# Bit By Bit

### Bitwise Operator Calculation

Let's say we have a truth function where each operand is a truth function, all on the same domain. $$ \left(\textbf{B}^m\right)_\beta\ni B_i=\left(\textbf{A}^n\right)_{\alpha_i}\forall i\in\left[1,m\right] $$

It stands to reason that there should be a truth function, on the domain $\textbf{A}^n$, that gives the same results, for each condition value of $\textbf{A}^n$. $$ \left(\textbf{A}^n\right)_\gamma=\left(\textbf{B}^m\right)_\beta\ \forall \left(\textbf{A}^n\right)_\text{CV}\in\left[0,2^n-1\right] $$

If we consider that equality means the expression to the left of the equals sign has the same value as the expression on the right, we can see this as a biconditional, of the two expressions, where a value of one, from the biconditional, means the two expressions are equal. $$ \left(\left(\textbf{A}^n\right)_\gamma,\left(\textbf{B}^m\right)_\beta\right)_\mathtt{0x9} $$

Further, a conjunctive neglect of this biconditional, where $\textbf{A}^n$ is the neglected domain, will only produce a value of one if both expressions return the same value for every condition value of $\textbf{A}^n$, as required in equation (2). $$ \left<\left(\left(\textbf{A}^n\right)_\gamma,\left(\textbf{B}^m\right)_\beta\right)_\mathtt{0x9}\right>^{\left(\textbf{A}^n\right)}_\cap=1 $$

By the definition of a neglect function we know that equation (4) is a proxy for a conjunction of semi-parses of the form: $$ C_i=\left.\left(\left(\textbf{A}^n\right)_\gamma,\left(\textbf{B}^m\right)_\beta\right)_\mathtt{0x9}\right|_{\left(\textbf{A}^n\right)_\text{CV}=i}\forall i\in\left[0,2^n-1\right] $$ Which all become: $$ C_i=\left(\gamma_i,\left(\alpha^1_i,\alpha^2_i,\ldots,\alpha^{m-1}_i,\alpha^m_i\right)_\beta\right)_\mathtt{0x9} $$

Where $\alpha^j_i$ is the $i^\text{th}$ parse of the operator $\alpha_j$. The conjunctive neglect requires all $C_i$ to be equal to one. $$ \left(\gamma_i,\left(\alpha^1_i,\alpha^2_i,\ldots,\alpha^{m-1}_i,\alpha^m_i\right)_\beta\right)_\mathtt{0x9}=1 $$

As noted in the beginning, when a biconditional returns one, it's two terms have the same value. $$ \gamma_i=\left(\alpha^1_i,\alpha^2_i,\ldots,\alpha^{m-1}_i,\alpha^m_i\right)_\beta $$

Which is to say, the value of $\gamma$ is calculated one parse at a time, using the very truth function, $\beta$, that originally defined the problem. To barrow from computer sciences, this type of calculation is bitwise; noting that each parse represents a bit in the binary number that is a truth function's operator.
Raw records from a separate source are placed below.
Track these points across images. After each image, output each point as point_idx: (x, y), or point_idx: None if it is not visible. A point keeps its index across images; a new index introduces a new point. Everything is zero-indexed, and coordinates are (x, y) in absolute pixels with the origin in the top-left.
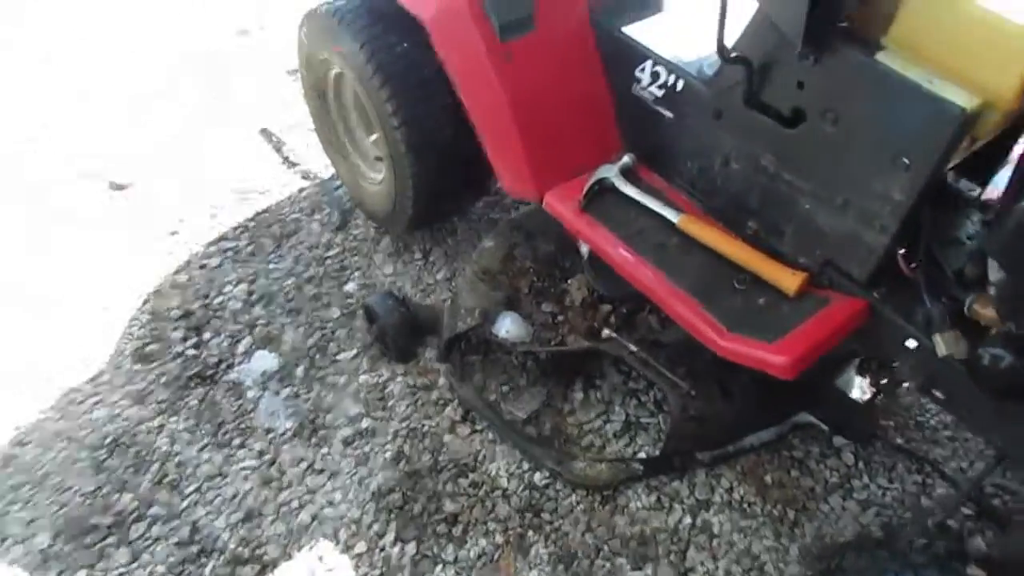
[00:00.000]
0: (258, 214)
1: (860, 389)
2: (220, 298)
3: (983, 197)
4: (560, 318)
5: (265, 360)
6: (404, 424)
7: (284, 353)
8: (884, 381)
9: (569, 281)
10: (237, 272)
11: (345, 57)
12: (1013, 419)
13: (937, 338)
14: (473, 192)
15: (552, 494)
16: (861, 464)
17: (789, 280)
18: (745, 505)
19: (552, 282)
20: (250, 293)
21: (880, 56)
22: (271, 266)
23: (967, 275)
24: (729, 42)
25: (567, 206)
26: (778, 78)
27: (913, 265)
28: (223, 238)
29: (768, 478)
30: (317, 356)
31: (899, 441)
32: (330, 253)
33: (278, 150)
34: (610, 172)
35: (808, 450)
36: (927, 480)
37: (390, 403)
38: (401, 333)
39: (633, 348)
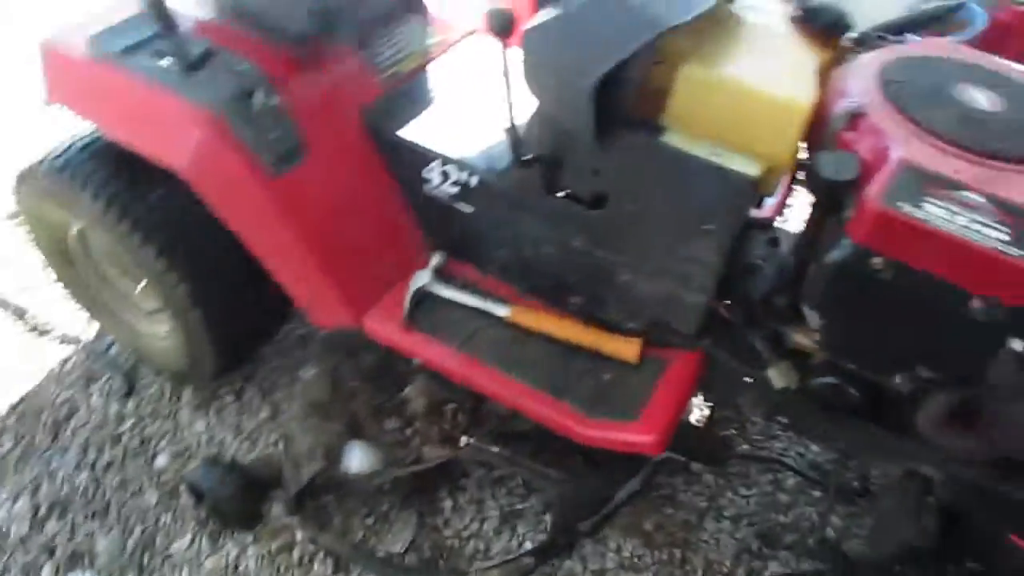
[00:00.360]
0: (19, 403)
1: (698, 411)
2: None
3: (761, 216)
4: (408, 431)
5: None
6: None
7: (102, 567)
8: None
9: (406, 389)
10: (10, 484)
11: (89, 215)
12: (851, 430)
13: (770, 372)
14: (277, 322)
15: None
16: (721, 481)
17: (627, 349)
18: (636, 559)
19: (389, 395)
20: (36, 507)
21: (666, 137)
22: (54, 464)
23: (777, 305)
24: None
25: (390, 327)
26: (573, 168)
27: (727, 303)
28: None
29: (647, 524)
30: (145, 557)
31: (744, 447)
32: (124, 427)
33: (20, 318)
34: (425, 279)
35: (672, 483)
36: (778, 476)
37: None
38: (238, 501)
39: (495, 450)
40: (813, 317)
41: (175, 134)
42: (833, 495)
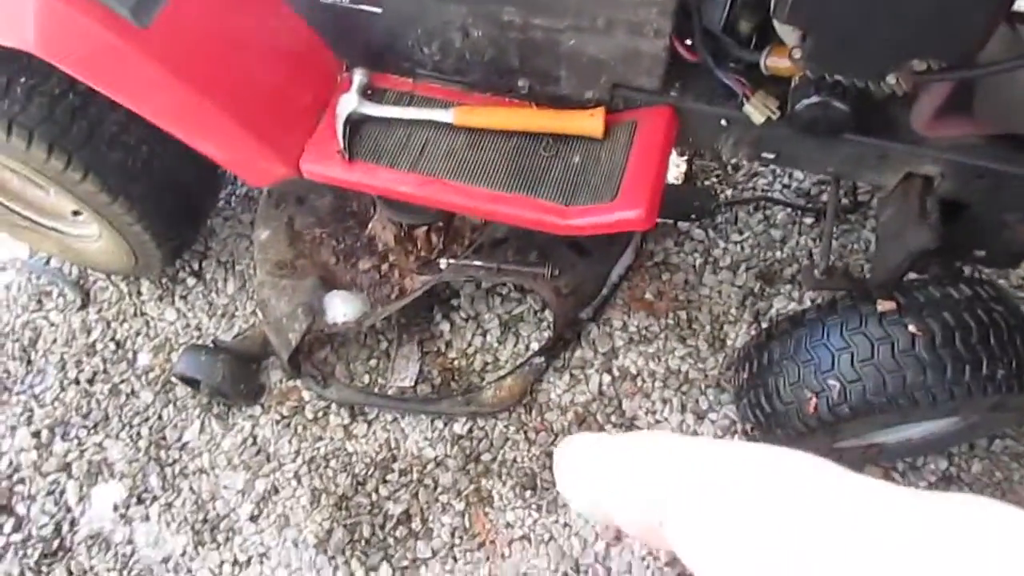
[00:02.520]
0: None
1: (675, 168)
2: (3, 462)
3: None
4: (384, 267)
5: (108, 492)
6: (299, 460)
7: (123, 473)
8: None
9: (371, 224)
10: (1, 420)
11: None
12: (842, 147)
13: (748, 108)
14: (213, 190)
15: (479, 434)
16: (712, 233)
17: (591, 124)
18: (643, 331)
19: (354, 235)
20: (36, 434)
21: None
22: (37, 389)
23: (743, 32)
24: None
25: (331, 165)
26: None
27: (688, 43)
28: None
29: (648, 295)
30: (162, 453)
31: (728, 192)
32: (94, 336)
33: None
34: (353, 102)
35: (664, 248)
36: (767, 213)
37: (271, 449)
38: (234, 380)
39: (478, 264)
40: (788, 33)
41: (11, 10)
42: (832, 216)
As is my habit, I feel the regular use of this property warrants special notation. Since this bitwise function so resembles truth functions I will simply replace the parentheses with square brackets. So the bitwise calculation of $\gamma$ is written: $$ \gamma=\left[\alpha_1,\alpha_2,\ldots,\alpha_{m-1},\alpha_m\right]_\beta $$

**Example 1:**$\left(B,A\right)_\alpha=\left(A,B\right)_\mathtt{0xD}$

In order to calculate $\alpha$, using bitwise truth functions, all truth functions need to have the same domain; in particular, they should be in the domain of $\alpha$. To do this, consider $A$ to be a truth function with the standard operators $\sigma^2_2$, and $B$ a truth function with the operator $\sigma^2_1$. $$ \left(B,A\right)_\alpha=\left(\left(B,A\right)_{\sigma^2_2},\left(B,A\right)_{\sigma^2_1}\right)_\mathtt{0xD}\nonumber $$

With all terminal truth functions in the same domain the bitwise truth function can be written, $$ \alpha=\left[\sigma^2_2,\sigma^2_1\right]_\mathtt{0xD}\nonumber $$

Using standard operator values the bitwise function can easily be evaluated, $$ \alpha=\left[\mathtt{0xC},\mathtt{0xA}\right]_\mathtt{0xD}=\mathtt{0xB}\nonumber $$

Substituting $\alpha$ into the original truth functions then produces: $$ \left(B,A\right)_\mathtt{0xB}=\left(A,B\right)_\mathtt{0xD}\nonumber $$

**Example 2:**$\left(A,B,C\right)_\alpha=\left(A,\left(B\right)_\mathtt{0x1},C\right)_\mathtt{0xE4}$

Again, the first step is put all of the terminal truth functions into the same domain as $\alpha$. $$ \left(A,B,C\right)_\alpha=\left(\left(A,B,C\right)_{\sigma^3_1},\left(\left(A,B,C\right)_{\sigma^3_2}\right)_\mathtt{0x1},\left(A,B,C\right)_{\sigma^3_3}\right)_\mathtt{0xE4}\nonumber $$ Thus allowing $\alpha$ to be written as a bitwise truth function. $$ \alpha=\left[\sigma^3_1,\left[\sigma^3_2\right]_\mathtt{0x1},\sigma^3_3\right]_\mathtt{0xE4}\nonumber $$

Then substituting values for $\sigma^3_1$, $\sigma^3_2$ and $\sigma^3_3$ allows $\alpha$ to be calculated. $$ \alpha=\left[\mathtt{0xAA},\left[\mathtt{0xCC}\right]_\mathtt{0x1},\mathtt{0xF0}\right]_\mathtt{0xE4}=\left[\mathtt{0xAA},\mathtt{0x33},\mathtt{0xF0}\right]_\mathtt{0xE4}=\mathtt{0xB1}\nonumber $$

Finally, substituting $\mathtt{0xB1}$ for $\alpha$ yields: $$ \left(A,B,C\right)_\mathtt{0xB1}=\left(A,\left(B\right)_\mathtt{0x1},C\right)_\mathtt{0xE4}\nonumber $$